## Text shown
::::

By Nancy Koeneman
Every year, children's librarians across the country must choose from thousands of newly written books and old favorites to decide what they will add to their shelves. A monthly bulletin published by a UI-affiliated office gives them a hand in making those decisions.
The Bulletin of the Center for Children's Books, published by the Graduate School of Library and Information Science and the UI Press, is written for public and school librarians. The center itself has been in existence since 1945, and came to the UI in 1992.
The Bulletin simplifies the jobs of librarians who face tight book-buying budgets and limited time to review the thousands of books published for children each year.
"We receive between 5,000 and 6,000 books here for review each year," said Janice Del Negro, editor of the Bulletin. From that, the staff culls 800 to 840 books for review. They don't review nonfiction series, reference books or paperback series.
"We reserve the right to review whatever we want," Del Negro said. "[Since the Bulletin is self-supporting,] we don't owe allegiance to anyone. We are independent. Our allegiance is to our subscribers."
The Bulletin uses a staff of free-lance reviewers, primarily children's librarians from public and school libraries.
"They have varied expertise and must be able to write," she said. "Our credibility is dependent upon them. They're peer reviewers who have a background much like our subscribers."
The reviewers attend editorial meetings where the books being reviewed are discussed. "Our subscribers don't just get a review from an individual but from the combined expertise of people around that table," Del Negro said.
"We take it pretty seriously," she said. "We also laugh a lot. It's hard not to have a good time when you love books and you're surrounded by them."
Not only does the Bulletin review children's books, but it also reviews books for librarians on library programming and professional and reference titles.
Del Negro and her assistant editor, Deborah Stevenson, bring different perspectives to the editorial table. Del Negro was a children's librarian for 13 years with the Chicago Public Libraries, assistant director of Systemwide Children's Services with the Chicago library, and served as a consultant for children's and public library services for the State Library of North Carolina.
Stevenson is a doctoral candidate in the English department of the University of Chicago and has taught children's literature at Indiana University Northwest and the continuing education program at the University of Chicago. She's also known for specializing in the art in children's literature and has taught classes and workshops on the subject.

::::

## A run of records
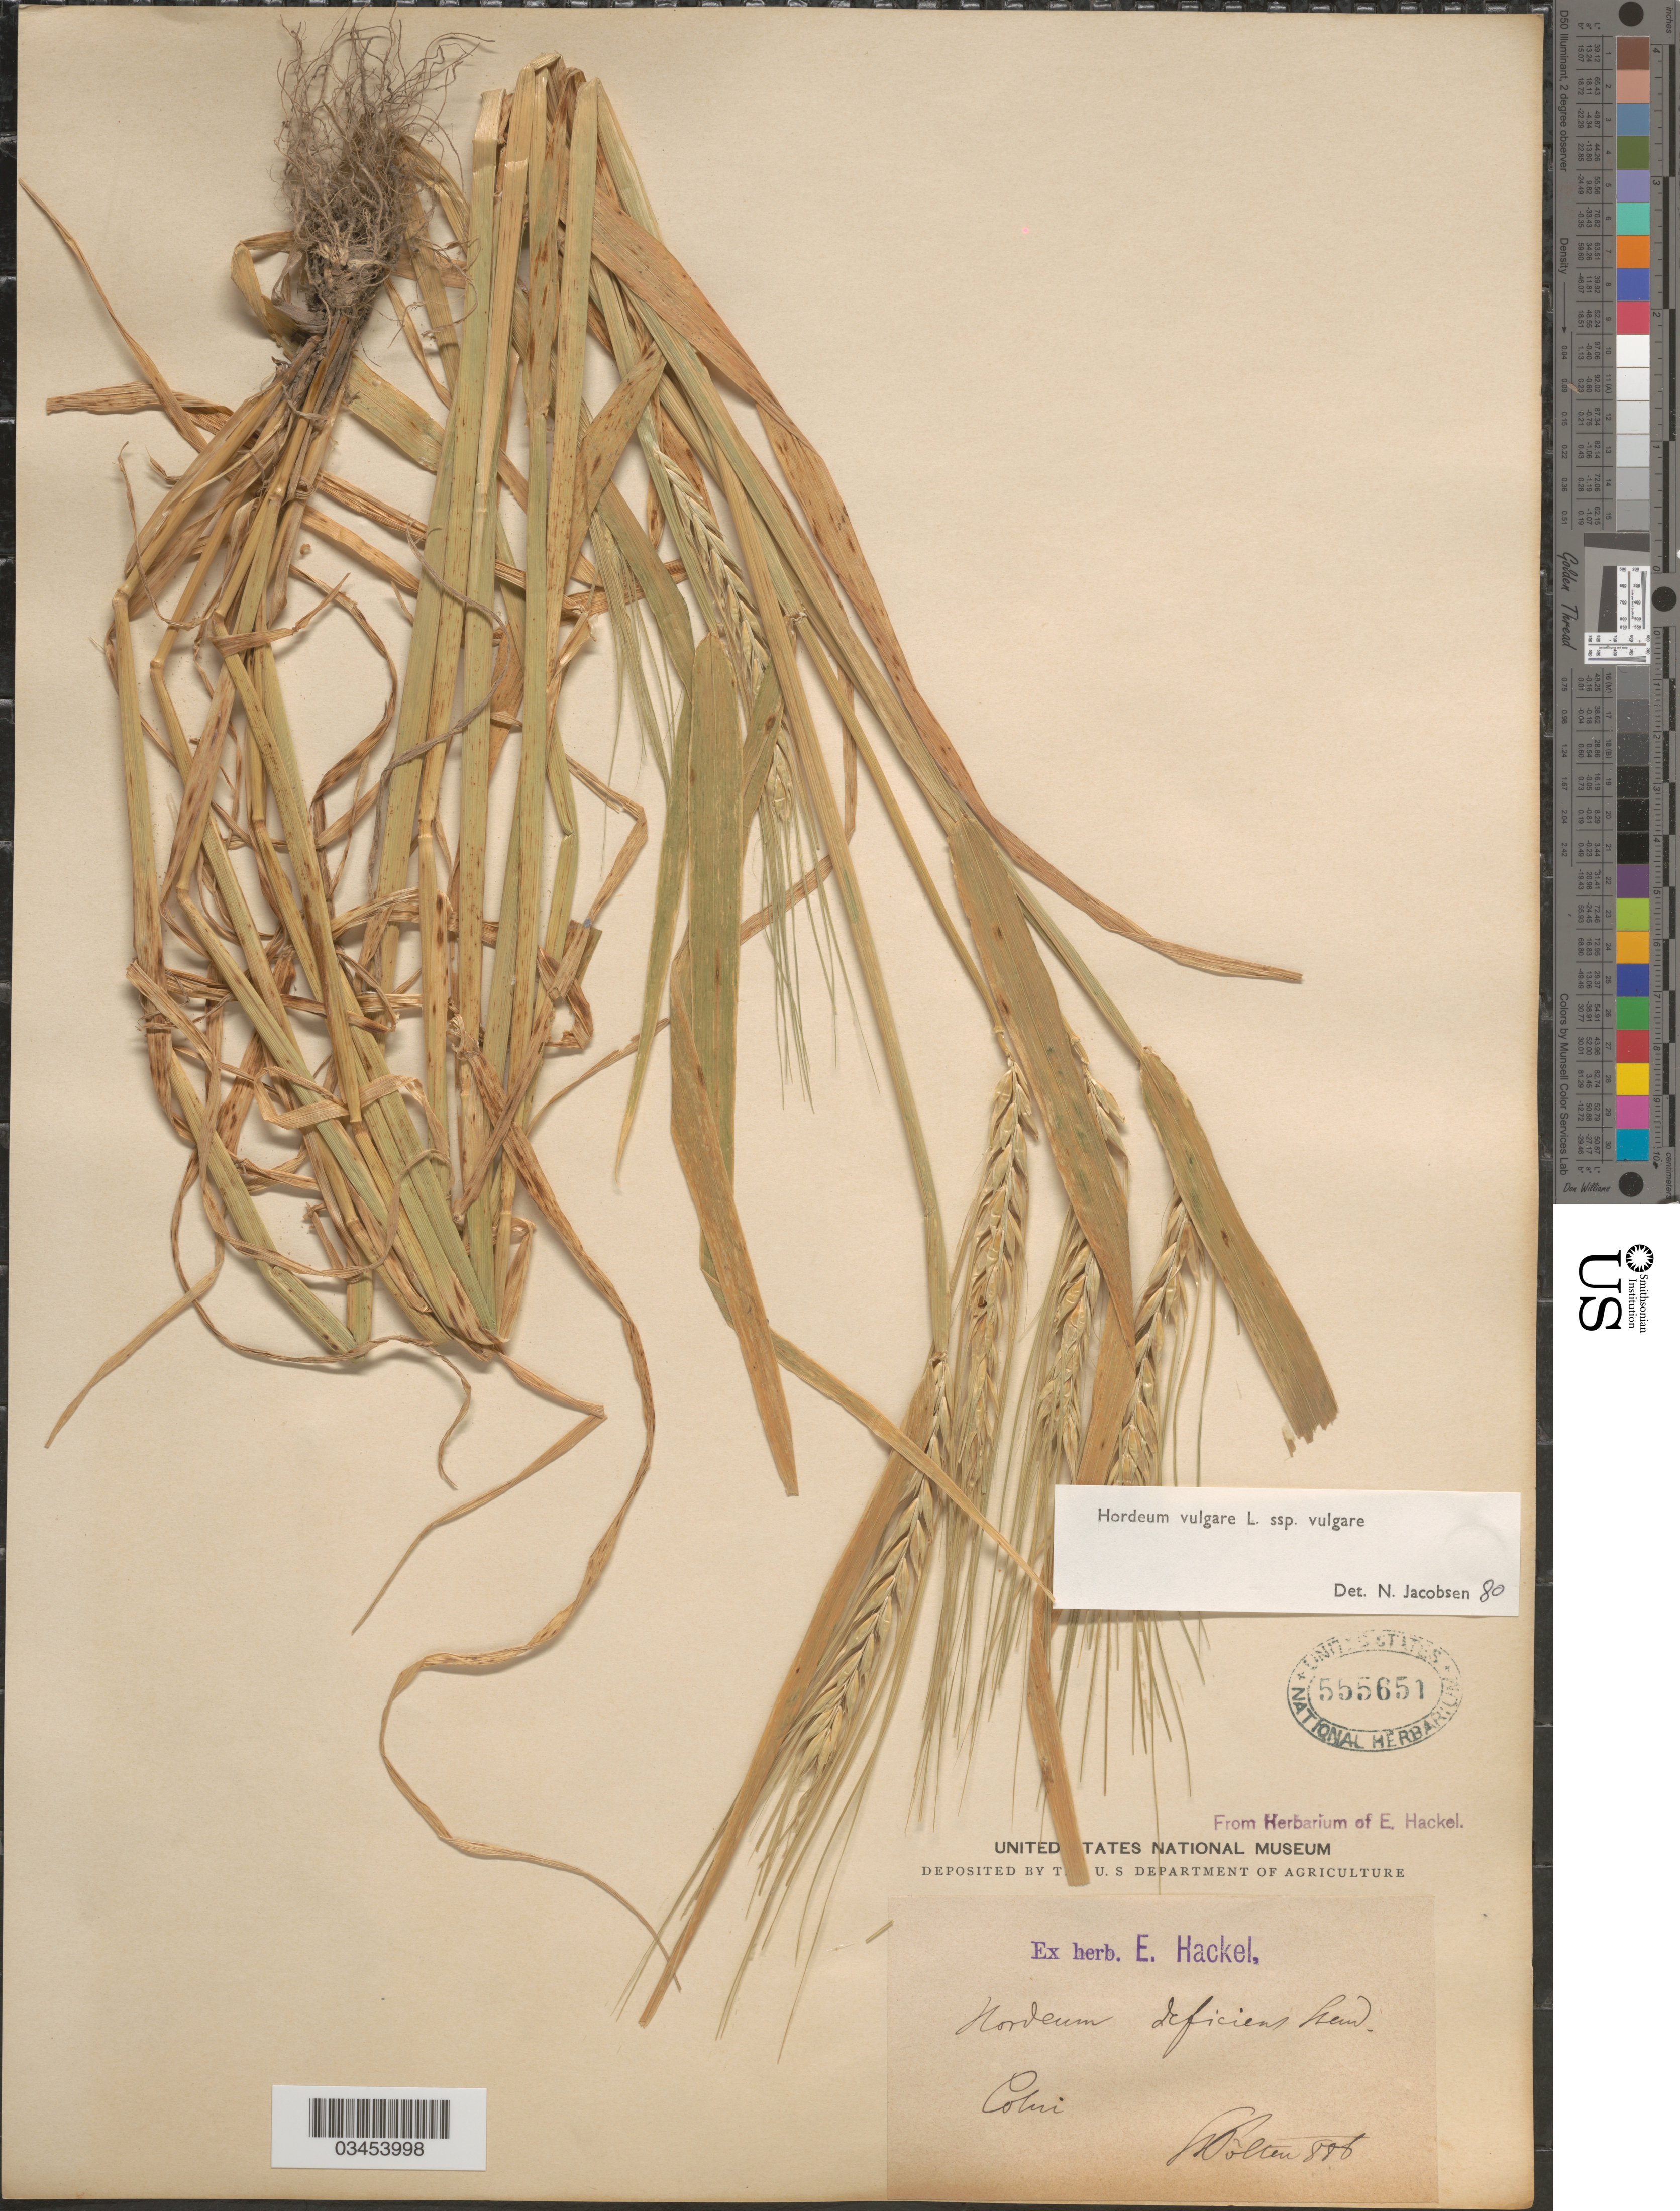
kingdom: Plantae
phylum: Tracheophyta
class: Liliopsida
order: Poales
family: Poaceae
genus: Hordeum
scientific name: Hordeum vulgare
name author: L.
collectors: ex herb. E. Hackel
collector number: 886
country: Austria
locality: Colin. St. Polten.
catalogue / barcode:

::::

## Exercise task 1
In the article about the children's book bulletin, how many books does the staff receive for review each year?
## Exercise task 2
Write out the stretch of the article about the children's book bulletin from "The Bulletin simplifies" through "or paperback series.", swapping "book-buying budgets" for "purchasing budgets".

## Complete answer 1
Between 5,000 and 6,000 books.

## Complete answer 2
The Bulletin simplifies the jobs of librarians who face tight purchasing budgets and limited time to review the thousands of books published for children each year.
"We receive between 5,000 and 6,000 books here for review each year," said Janice Del Negro, editor of the Bulletin. From that, the staff culls 800 to 840 books for review. They don't review nonfiction series, reference books or paperback series.